### Passage given
————————

CYBERONICS,INC. AND WELLSFARGO BANK, NATIONAL ASSOCIATION AsTrustee _______________________________ SUPPLEMENTALINDENTURE Dated asof April 18, 2008 to Indenture Dated asof September 27, 2005 3.0%Senior Subordinated Convertible Notes Due 2012

Contract Categories: Business Finance - Indenture Agreements
EX-10.2 4 ex10_2.htm SUPPLEMENTAL INDENTURE ex10_2.htm
EXHIBIT 10.2
 

 
CYBERONICS, INC.
 
AND
 
WELLS FARGO BANK, NATIONAL ASSOCIATION
 
As Trustee
 
_______________________________
 
SUPPLEMENTAL INDENTURE
 
Dated as of April 18, 2008
 
to
 
Indenture
 
Dated as of September 27, 2005
 
3.0% Senior Subordinated Convertible Notes Due 2012
 

 
 

 

SUPPLEMENTAL INDENTURE, dated as of April 18, 2008 (this “Supplemental Indenture”), between CYBERONICS, INC., a Delaware corporation (the “Company”) and WELLS FARGO BANK, NATIONAL ASSOCIATION, a national banking association duly organized under the laws of the United States, as trustee (the “Trustee”).  All capitalized terms used and not defined herein shall have the respective meanings assigned to them in the Indenture (as defined below).

————————

### Source excerpt
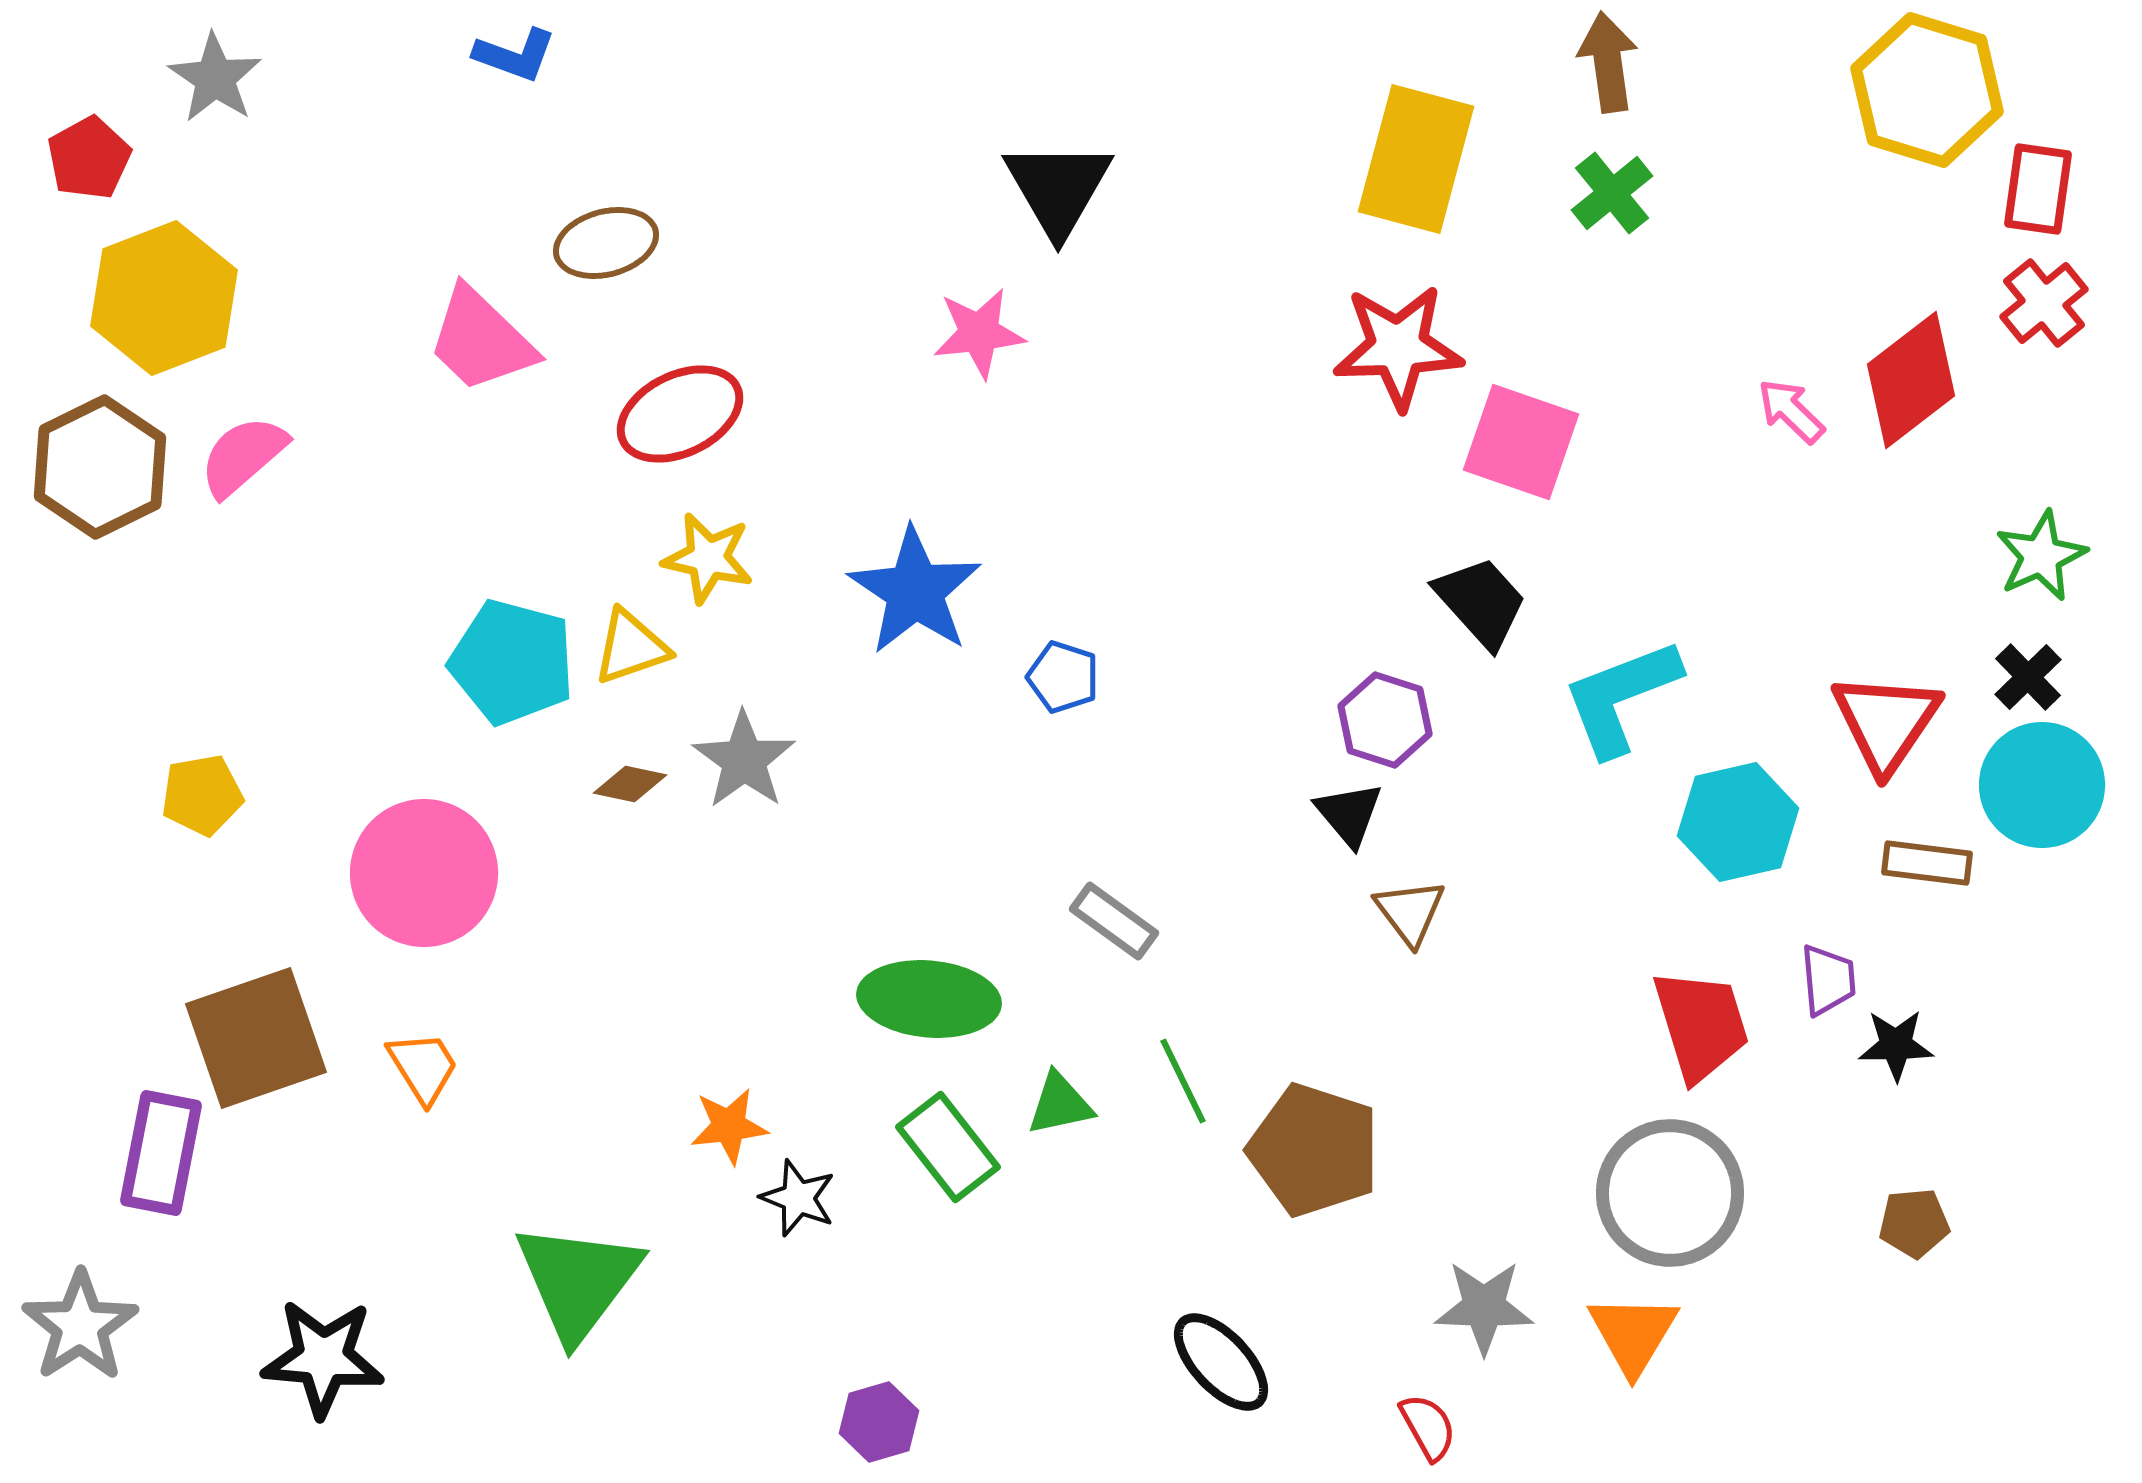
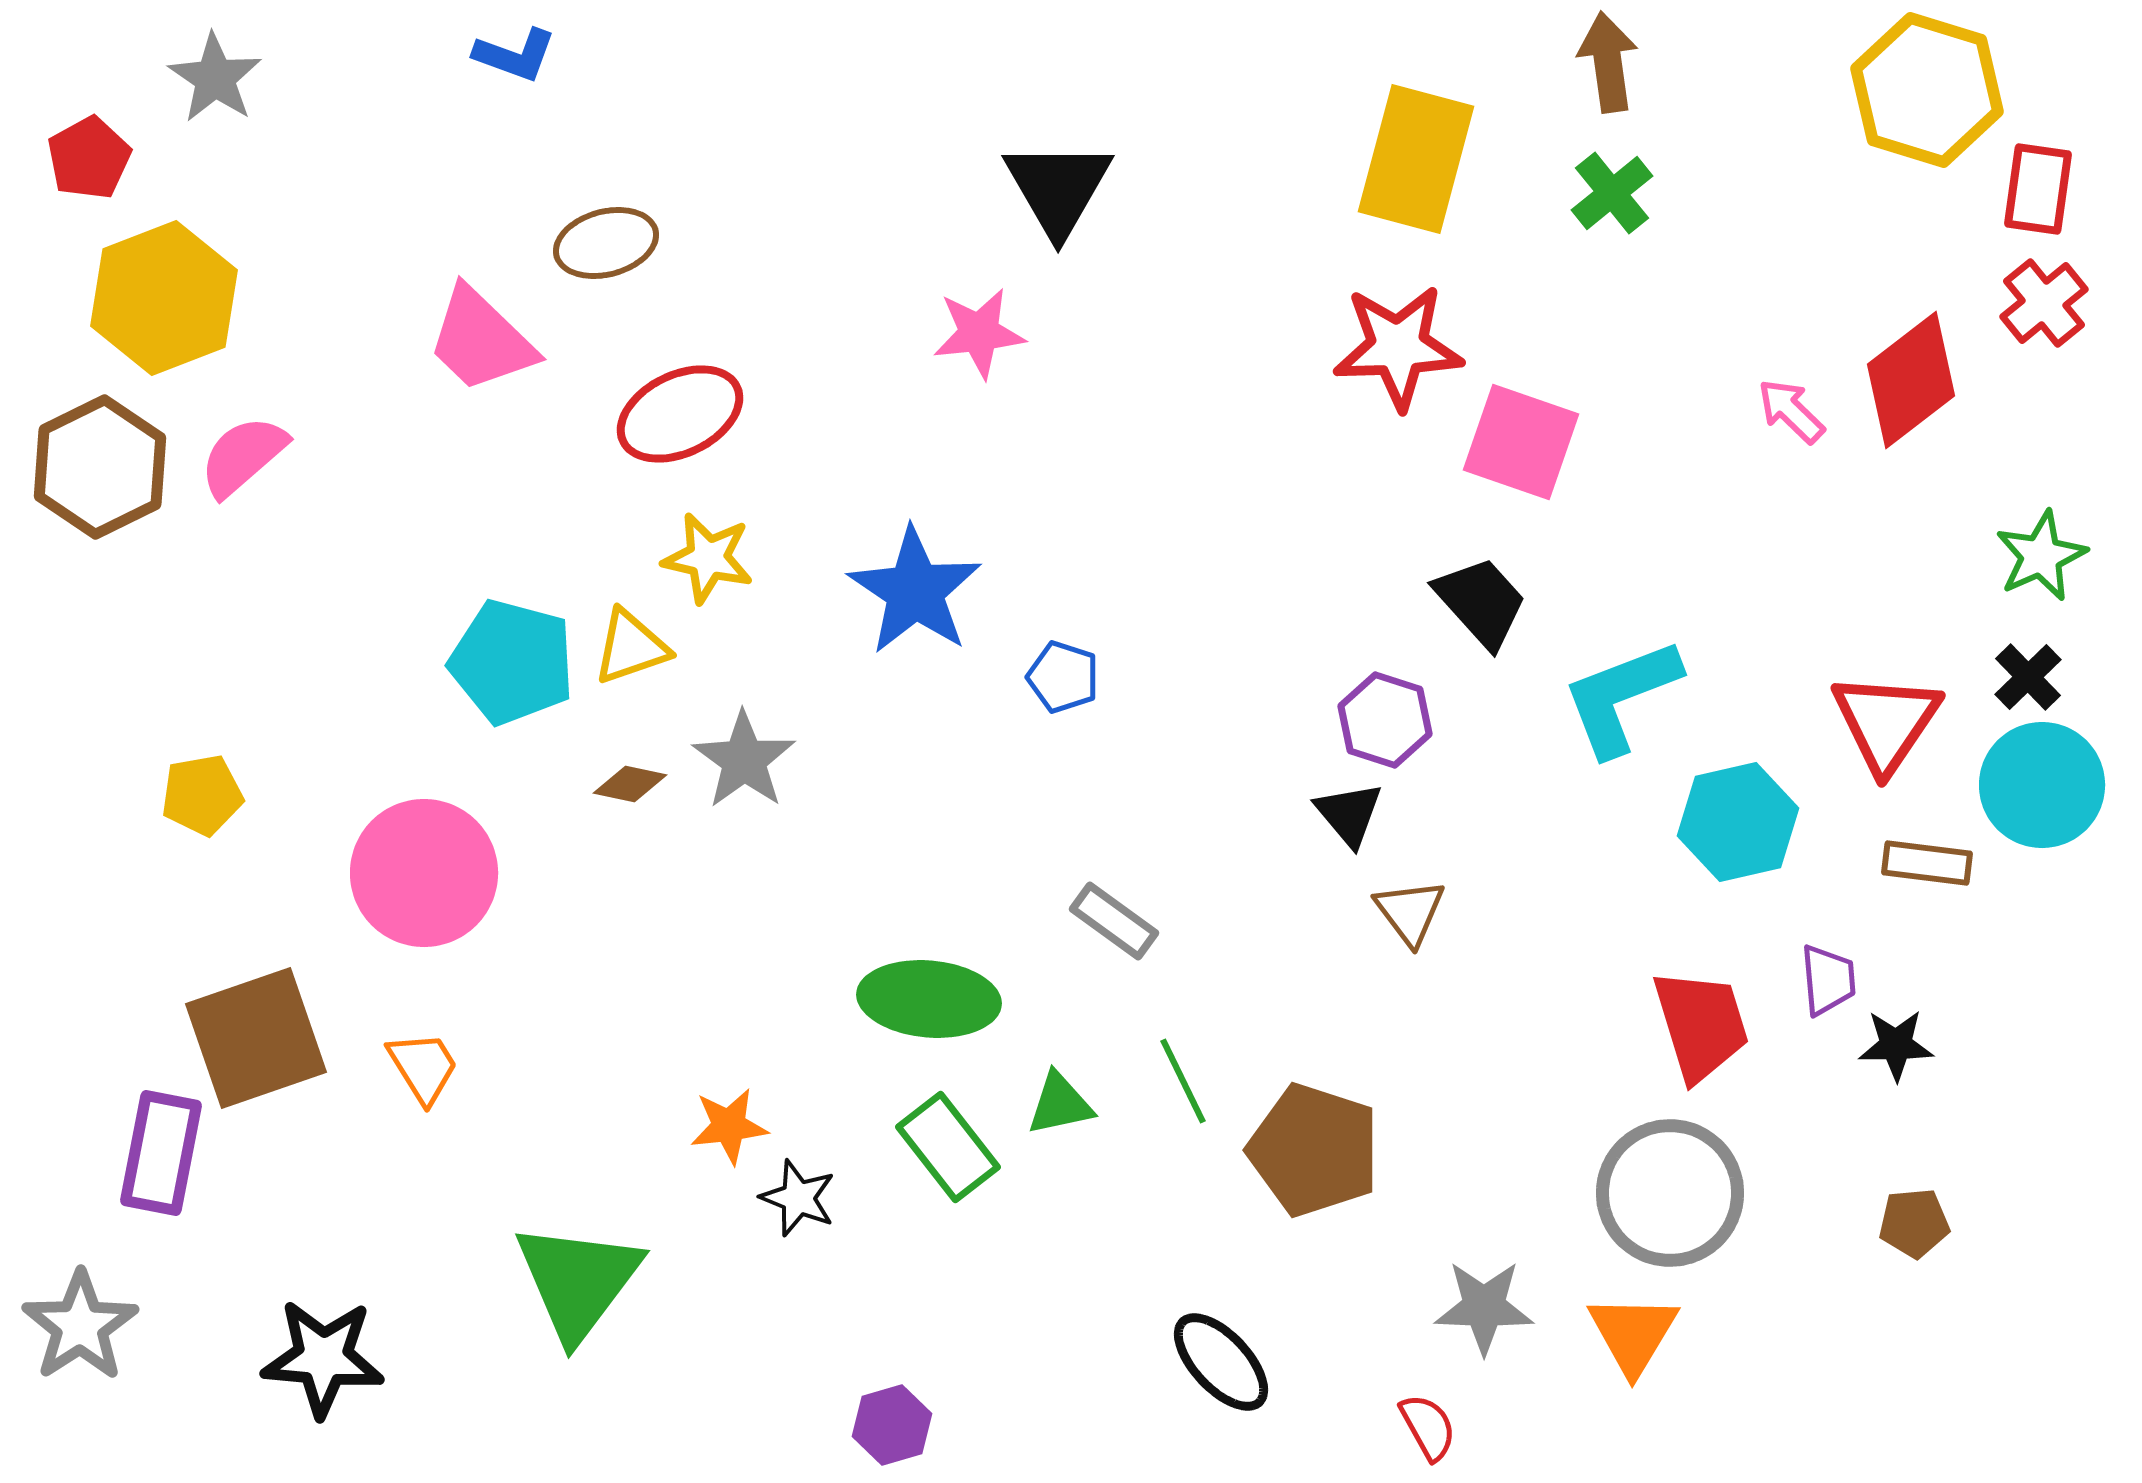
purple hexagon at (879, 1422): moved 13 px right, 3 px down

————————

### To be done
- 1) In the supplemental indenture, what is the date of the original Indenture?
- 2) Retype the part of the supplemental indenture that opens with the words containing "SUPPLEMENTAL INDENTURE, dated" and closes with "(as defined below).".
- 3) Extend the Cyberonics supplemental indenture, picking up after its last sentence.
The listing has nothing to do with the supplemental indenture.

### Solved tasks
- 1) September 27, 2005.

- 2)
SUPPLEMENTAL INDENTURE, dated as of April 18, 2008 (this “Supplemental Indenture”), between CYBERONICS, INC., a Delaware corporation (the “Company”) and WELLS FARGO BANK, NATIONAL ASSOCIATION, a national banking association duly organized under the laws of the United States, as trustee (the “Trustee”).  All capitalized terms used and not defined herein shall have the respective meanings assigned to them in the Indenture (as defined below).

- 3)
WHEREAS, the Company and the Trustee are parties to an Indenture, dated as of September 27, 2005 (the “Indenture”), pursuant to which the Company issued its 3.0% Senior Subordinated Convertible Notes Due 2012 (the “Securities”);
 
WHEREAS, Section 7.2 of the Indenture provides that the Company and the Trustee may amend the Indenture and the Securities without the consent of any Holders of Securities to add to the covenants of the Company or provide Guarantees for the benefit of the Holders of Securities;
 
WHEREAS, the directors of the Company have authorized and approved the amendments to the Indenture set forth herein and will deliver to the Trustee resolutions of the Board of Directors to that effect (the “Amendments”);
 
WHEREAS, the execution and delivery of this Supplemental Indenture have been duly authorized and all conditions and requirements necessary to make this Supplemental Indenture a valid and binding agreement have been performed and complied with;
 
NOW, THEREFORE, for and in consideration of the premises and other good and valuable consideration, the receipt and sufficiency of which hereby are acknowledged, it is mutually covenanted and agreed, for the equal proportionate benefit of all Holders of the Securities, as follows:
 
ARTICLE I
 
AMENDMENTS TO INDENTURE
 
Section 1.1                                The following definitions are hereby added to Section 1.1, as alphabetically appropriate:
 
Company Optional Repurchase Notice” shall have the meaning specified in Section 11.2(b) hereof.

Optional Repurchase Date” shall have the meaning specified in Section 11.2(a) hereof.

Optional Repurchase Price” shall have the meaning specified in Section 11.2(a) hereof.

 

 

Optional Repurchase Right” shall have the meaning specified in Section 11.2(a) hereof.

Section 1.2    Section 11.2 is hereby amended and restated to read in its entirety as set forth below:

SECTION 11.2    Repurchase at Option of Holders.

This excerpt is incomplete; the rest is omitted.